Era una de sus ideas favoritas.

Al oír nuestras voces, Lady empezó a ladrar desde el otro lado del campo. Los rápidos sonidos amortiguados por la distancia nos llegaron como mariposas que volaran a ras de tierra, prefiriendo pasar rozando la nieve antes que correr el riesgo de sumergirse en la profunda y uniforme cúpula que cubría más de doscientos kilómetros cuadrados de tierras pensilvanas. Desde el lugar donde la carretera de abajo abandonaba la de arriba dominábamos, en los días claros, un paisaje que alcanzaba hasta las primeras estribaciones azules de los montes Alleghenies. Por fin descendimos hasta quedar cobijados por la ladera de nuestra colina. Lo primero que vimos fueron los árboles de nuestro huerto, luego el establo, y en seguida, a través de las horcajaduras y el entretejido ramaje seco, la casa. La luz del piso de abajo estaba encendida, pero mientras cruzábamos el silencioso patio llegué a convencerme de que la luz era una ilusión y la gente que habitaba la casa había muerto y se había dejado la luz encendida.

A mi lado, mi padre gimió:

– Dios mío, sé que el abuelo se ha caído por esas condenadas escaleras.

Pero delante de nosotros había pasos que habían abierto un camino en la nieve, y en el porche había numerosos signos que indicaban que alguien había utilizado la bomba de agua. Lady, libre, salió corriendo de la oscuridad gruñendo, pero luego, al reconocernos, saltó como un pez de entre la nieve y nos frotó la cara con el hocico mientras en su garganta sonaba una dolorida nota de amor. Entró dando brincos con nosotros por la doble puerta de la cocina, y una vez dentro soltó una clarísima vaharada de olor a mofeta.
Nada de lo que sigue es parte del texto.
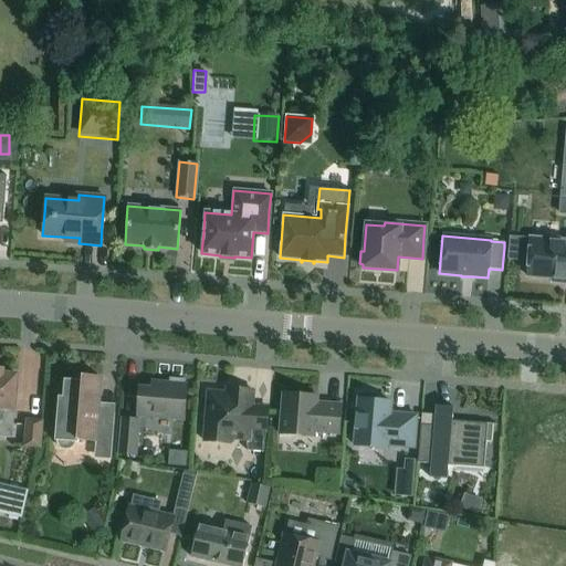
[(565,241),(510,237),(509,261),(528,262),(527,276),(563,280),(563,283),(565,283),(565,241)]
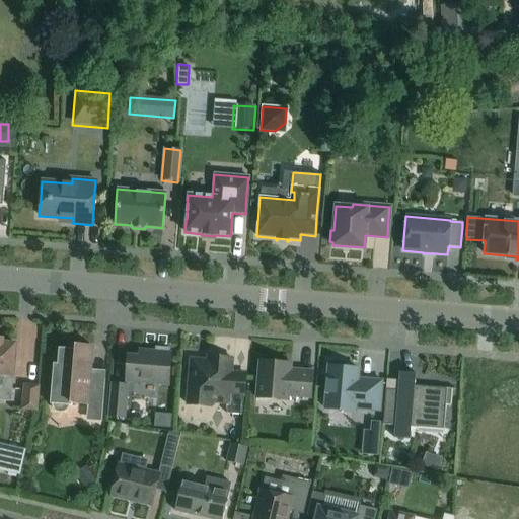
[(0,399),(11,400),(15,344),(2,343),(3,340),(0,339),(0,399)]
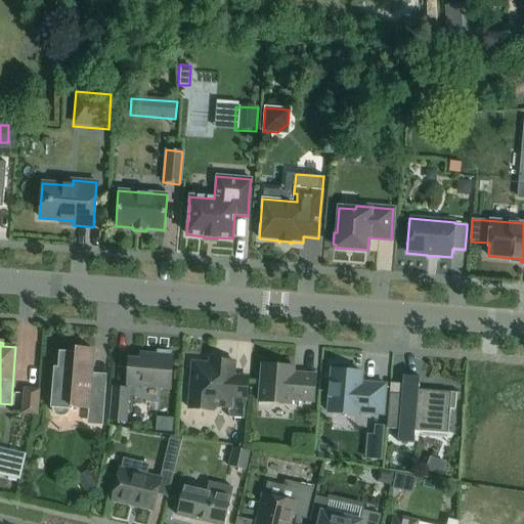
[(53,367),(52,388),(50,408),(52,408),(52,411),(56,416),(59,417),(64,416),(68,415),(69,412),(70,409),(72,410),(72,408),(88,409),(87,415),(101,416),(100,426),(102,426),(105,383),(91,382),(94,350),(76,349),(75,353),(58,351),(57,367),(53,367)]
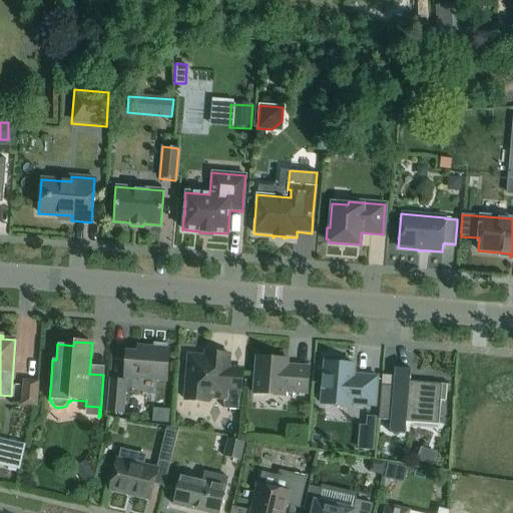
[(140,352),(137,352),(126,351),(124,377),(166,380),(168,349),(141,347),(140,352)]
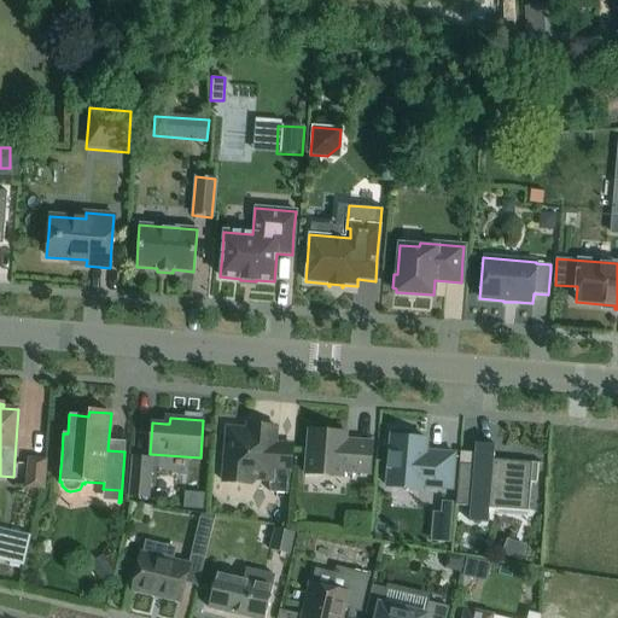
[(261,431),(246,430),(227,427),(222,482),(250,484),(251,479),(269,481),(269,493),(287,494),(292,445),(274,443),(275,426),(261,425),(261,431)]
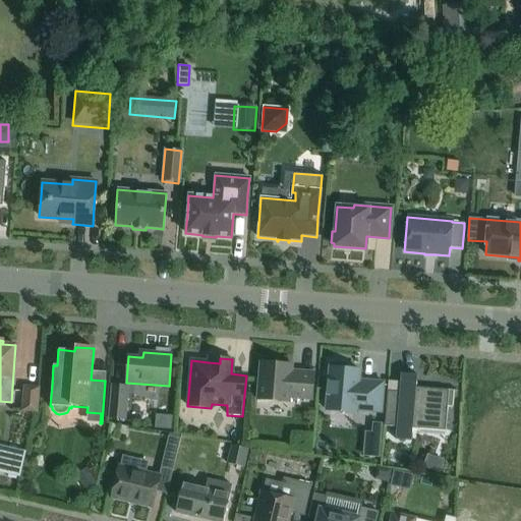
[(261,362),(258,383),(257,400),(288,402),(289,398),(311,399),(313,372),(291,371),(291,364),(261,362)]
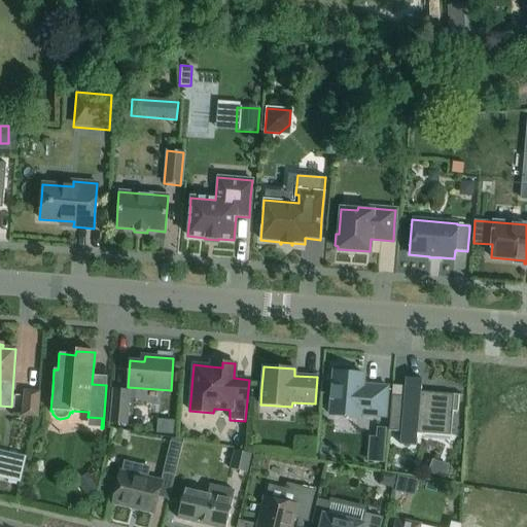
[(362,389),(362,385),(363,375),(351,374),(351,371),(349,369),(340,367),(338,370),(337,373),(332,372),(329,415),(360,418),(360,415),(385,417),(386,408),(387,387),(370,385),(370,389),(362,389)]
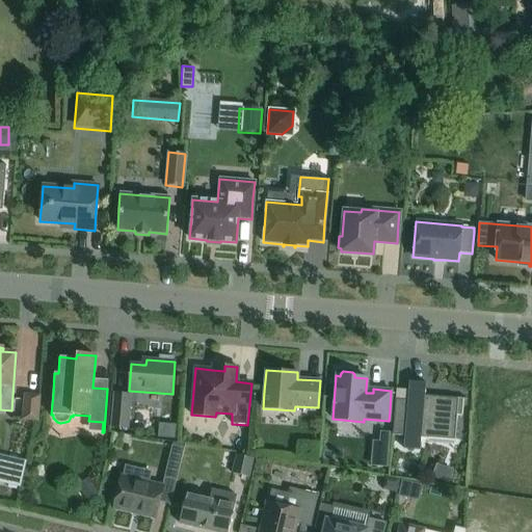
[(462,400),(467,400),(467,399),(425,395),(425,382),(408,381),(406,408),(395,407),(397,393),(395,393),(392,435),(404,436),(403,449),(420,450),(421,437),(454,441),(456,416),(461,416),(462,400)]
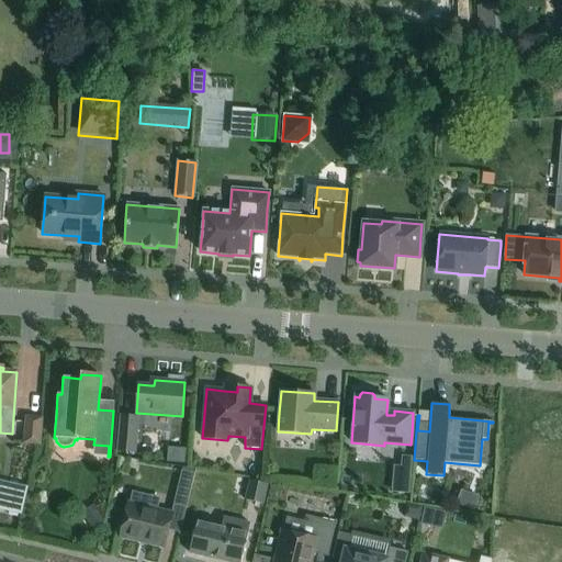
[(40,445),(42,418),(25,417),(23,444),(40,445)]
Ahí estaba la cocina, con la luz encendida y su característico color de miel; ahí estaban los dos relojes, el rojo marcando quién sabe qué hora porque había estado parado debido al corte de suministro eléctrico, pero en marcha; ahí estaba mi madre, que se acercaba con los brazos adelantados y una feliz expresión de muchachita aprestándose a coger la bolsa que sostenía mi padre, y darnos la bienvenida.

– Mis héroes -dijo.

– He intentado telefonearte esta mañana, Cassie -dijo mi padre-, pero las líneas estaban cortadas. ¿Lo habéis pasado muy mal? En la bolsa encontrarás un emparedado italiano.

– Lo hemos pasado maravillosamente -dijo mi madre-. Papá ha serrado leña, y esta noche he preparado un poco de ese caldo con buey en adobo y manzanas que solía hacer la abuela cuando nos quedábamos sin comida.

Del horno venía un olor a manzana caliente que era auténtica ambrosía, y en el hogar chisporroteaba el fuego.